What Does The $1.9 Trillion Stimulus Package Mean For BTC?

Seaquake.io
3 min readMar 25, 2021

Following the house’s approval, U.S president Joe Biden recently signed off his $1.9 trillion stimulus package — an ambitious rescue plan aimed at providing relief due to the effects of the coronavirus pandemic. The bill is one of the most significant interventions ever made into the American economy, surpassing the $787 billion package issued to support the 2008 financial crisis.

So, What Does It Mean For Bitcoin

According to experts, the stimulus will undoubtedly affect certain sections of the economy; it should cause a spike in inflation and weaken the U.S dollar. But what about Bitcoin, and where does it fit in all this?

Well, according to Jason Deane, a Bitcoin analyst based in Quantum Economics, there is a good chance that some of the money from the stimulus will end up invested in flagship Cryptocurrency. And out of the many Cryptocurrencies making rounds out there, Bitcoin is by far the most popular.

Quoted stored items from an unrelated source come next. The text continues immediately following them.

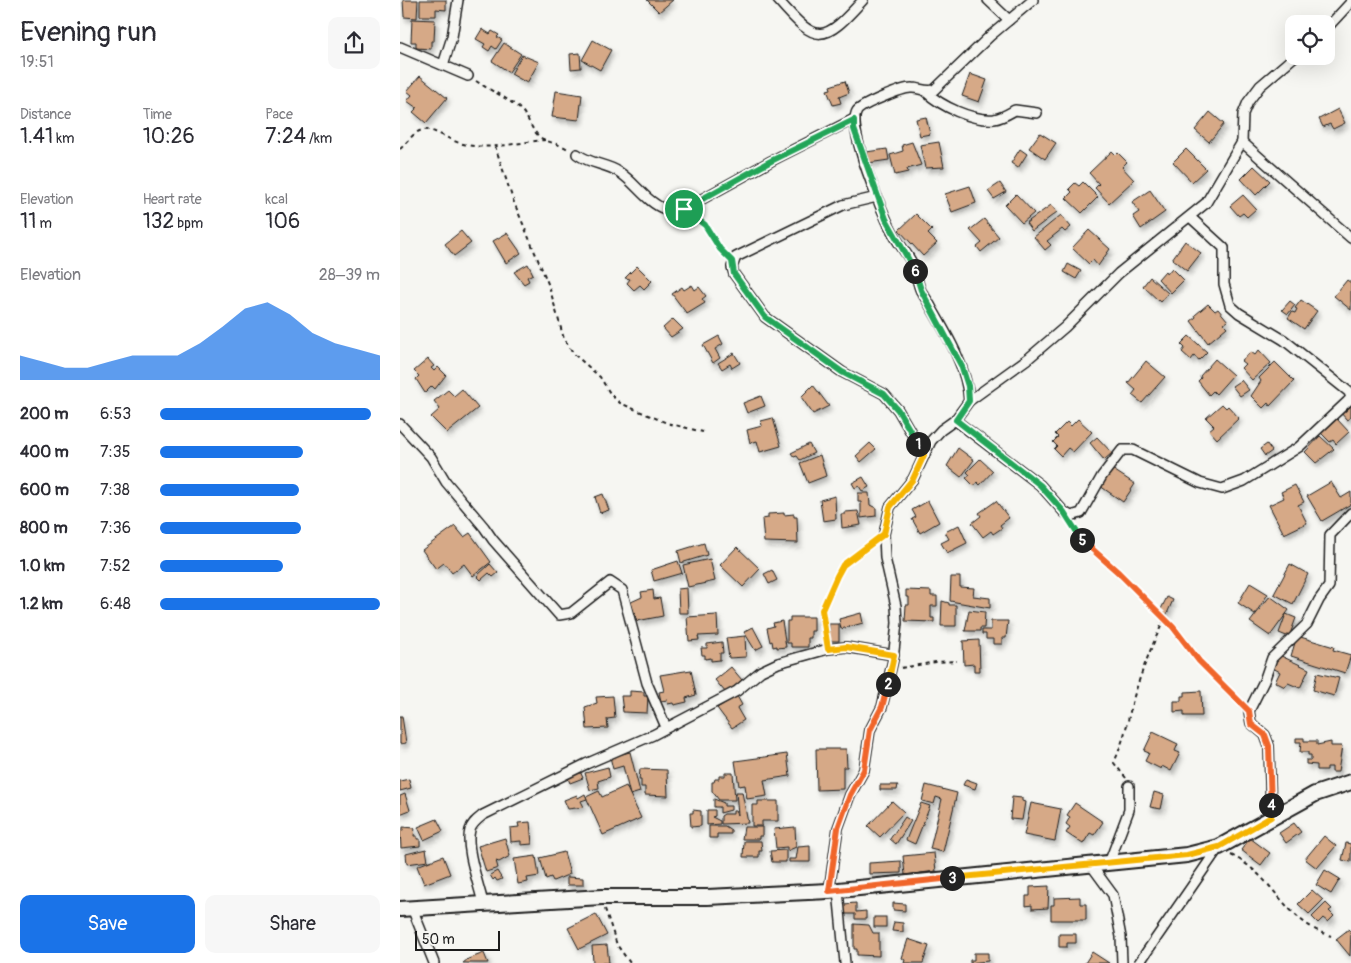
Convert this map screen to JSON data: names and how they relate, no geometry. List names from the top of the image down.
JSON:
{
  "scale_bar": "50 m",
  "page": {
    "heading": ["Evening run", "19:51"],
    "stats": [
      ["Distance", "1.41 km"],
      ["Time", "10:26"],
      ["Pace", "7:24 /km"],
      ["Elevation", "11 m"],
      ["Heart rate", "132 bpm"],
      ["kcal", "106"]
    ],
    "chart": ["Elevation", "28–39 m"],
    "pins": [
      "6",
      "1",
      "5",
      "2",
      "4",
      "3"
    ],
    "list": [
      {
        "name": "200 m",
        "note": "6:53"
      },
      {
        "name": "400 m",
        "note": "7:35"
      },
      {
        "name": "600 m",
        "note": "7:38"
      },
      {
        "name": "800 m",
        "note": "7:36"
      },
      {
        "name": "1.0 km",
        "note": "7:52"
      },
      {
        "name": "1.2 km",
        "note": "6:48"
      }
    ],
    "buttons": ["Save", "Share"],
    "scale": "50 m"
  }
}
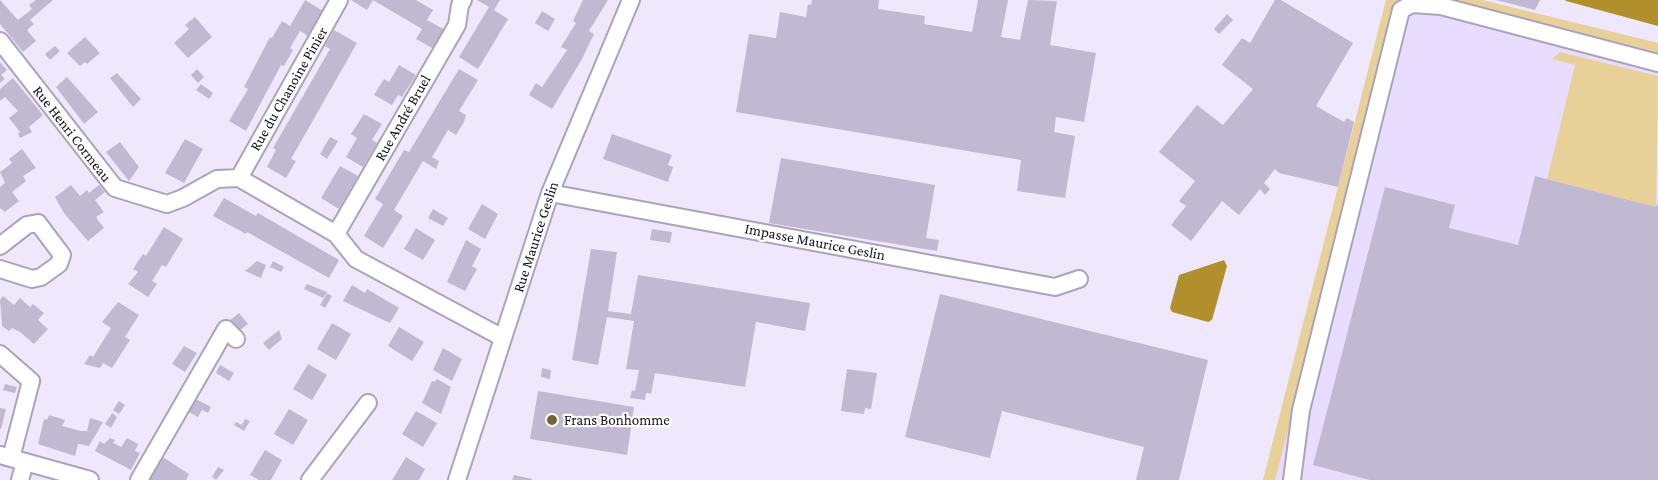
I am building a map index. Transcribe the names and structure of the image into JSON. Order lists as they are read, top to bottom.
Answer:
{
  "streets": {
    "street": [
      "Rue du Chanoine Pinier",
      "Rue André Bruel",
      "Rue Henri Cormeau",
      "Rue Maurice Geslin",
      "Impasse Maurice Geslin"
    ]
  },
  "crossings": [
    ["Rue du Chanoine Pinier", "Rue Henri Cormeau"],
    ["Rue Maurice Geslin", "Impasse Maurice Geslin"]
  ],
  "places": ["Frans Bonhomme"]
}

The main reason for this reasoning is that Bitcoin appeals to most as a hedge against inflation. You see, just like other scarce assets like digital gold, Bitcoin is an asset that the government can’t devalue by coming in and printing more of it. Therefore, as the U.S. dollar declines in value, it is likely that Bitcoin’s value will either remain either unchanged or will go up.

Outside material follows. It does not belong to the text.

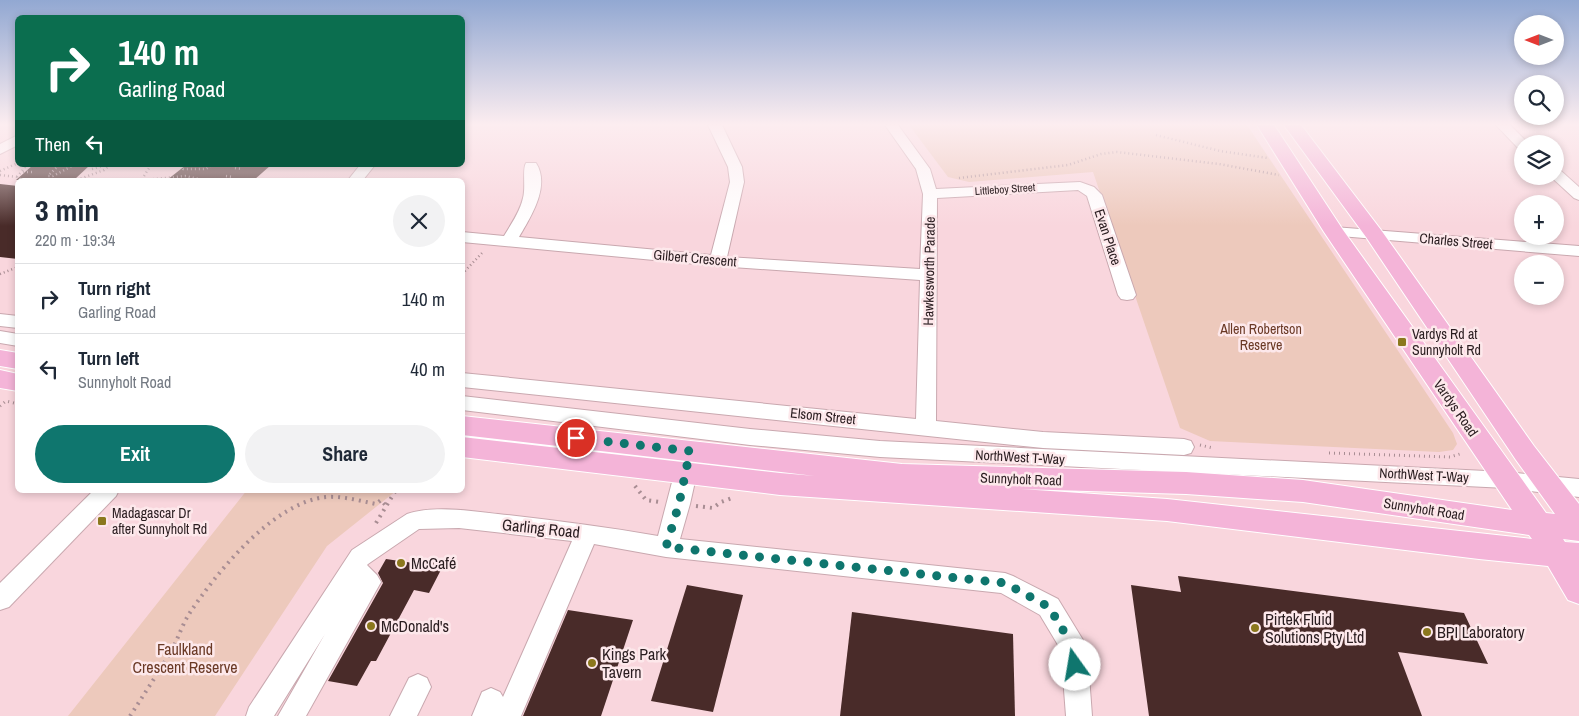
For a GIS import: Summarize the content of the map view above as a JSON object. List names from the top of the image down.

How The Bitcoin Has Changed So Far

Since the stimulus package was passed, the price of Bitcoin has bumped up, surpassing the $57,000 threshold and reaching one of its all-time highs. However, to be completely transparent, it isn’t exactly clear whether the recent spike is directly attributed to the stimulus package. The correlation between Cryptocurrency and the recent macroeconomic event remains up for debate.

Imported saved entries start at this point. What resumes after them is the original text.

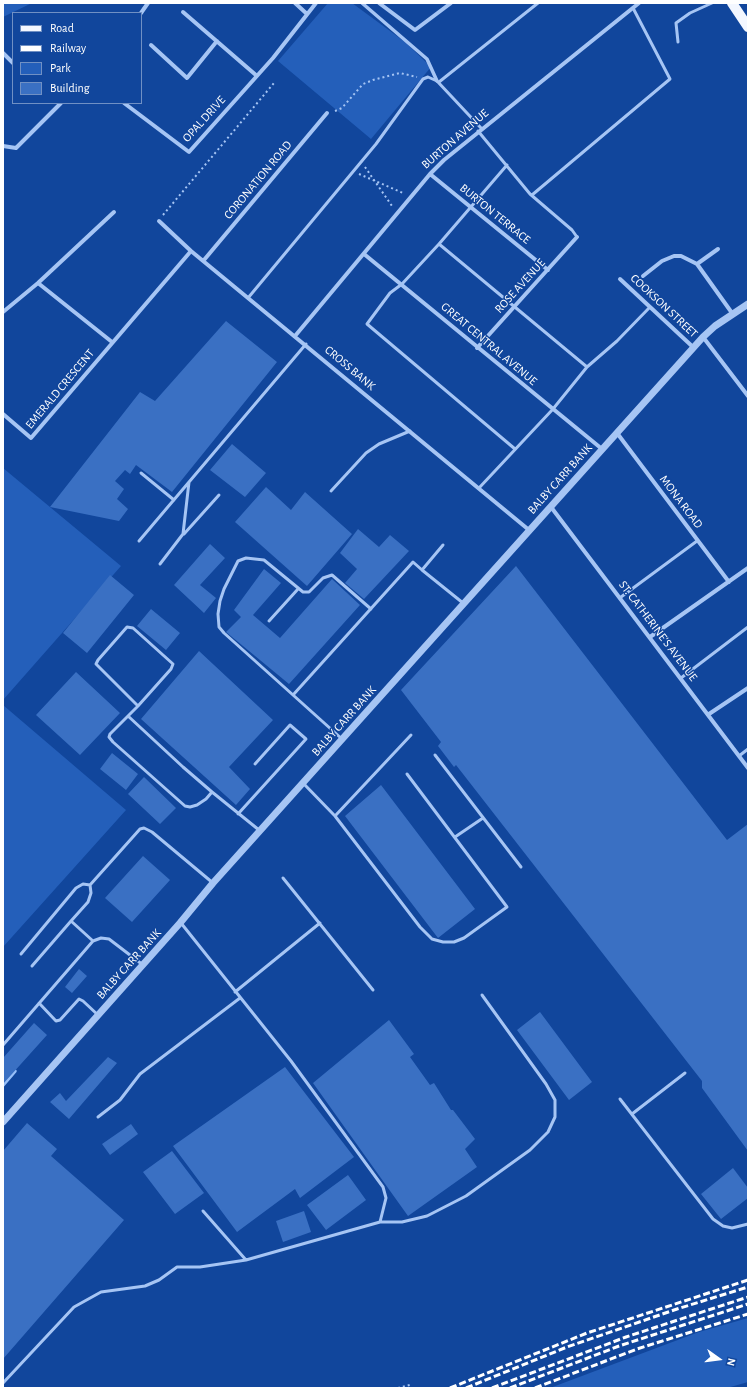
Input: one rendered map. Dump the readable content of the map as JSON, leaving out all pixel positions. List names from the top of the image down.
{
  "streets": {
    "street": [
      "OPAL DRIVE",
      "BURTON AVENUE",
      "CORONATION ROAD",
      "BURTON TERRACE",
      "ROSE AVENUE",
      "COOKSON STREET",
      "GREAT CENTRAL AVENUE",
      "CROSS BANK",
      "EMERALD CRESCENT",
      "BALBY CARR BANK",
      "MONA ROAD",
      "ST. CATHERINE'S AVENUE"
    ]
  },
  "crossings": [
    ["BURTON AVENUE", "BURTON TERRACE"],
    ["BURTON AVENUE", "GREAT CENTRAL AVENUE"],
    ["BURTON AVENUE", "CROSS BANK"],
    ["CORONATION ROAD", "CROSS BANK"],
    ["BURTON TERRACE", "ROSE AVENUE"],
    ["ROSE AVENUE", "GREAT CENTRAL AVENUE"],
    ["COOKSON STREET", "BALBY CARR BANK"],
    ["GREAT CENTRAL AVENUE", "BALBY CARR BANK"],
    ["CROSS BANK", "EMERALD CRESCENT"],
    ["CROSS BANK", "BALBY CARR BANK"],
    ["BALBY CARR BANK", "MONA ROAD"],
    ["BALBY CARR BANK", "ST. CATHERINE'S AVENUE"]
  ],
  "legend": [
    "Road",
    "Railway",
    "Park",
    "Building"
  ],
  "north": "right"
}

Prices Of Most Assets are Expected To Rise

If there is one particular thing, the stimulus will bring an inflow of cash into the economy. And historically, it has been seen that with an influx of more USD into the market, prices of assets tend to rise, which includes everything from securities and art to real estate and now cryptocurrencies.

Arcaro be1.9 believes that the $1.9 trillion inflow will likely cause inflation. The best way to prevent losses during inflation is to invest in either gold or digital gold. Digital gold, in this case, referring to Bitcoin or its slightly less popular counterpart Ethereum.

Takeaway

So the bottom line is that, driven by the fear of the devalued U.S. Dollar, people will likely turn to Bitcoin. You can also expect more institutions to pivot to BTC because of the stimulus package. Additionally, long-term investors continue to invest in assets unfazed by inflationary pressures. And, as it stands, this strongly includes cryptocurrencies.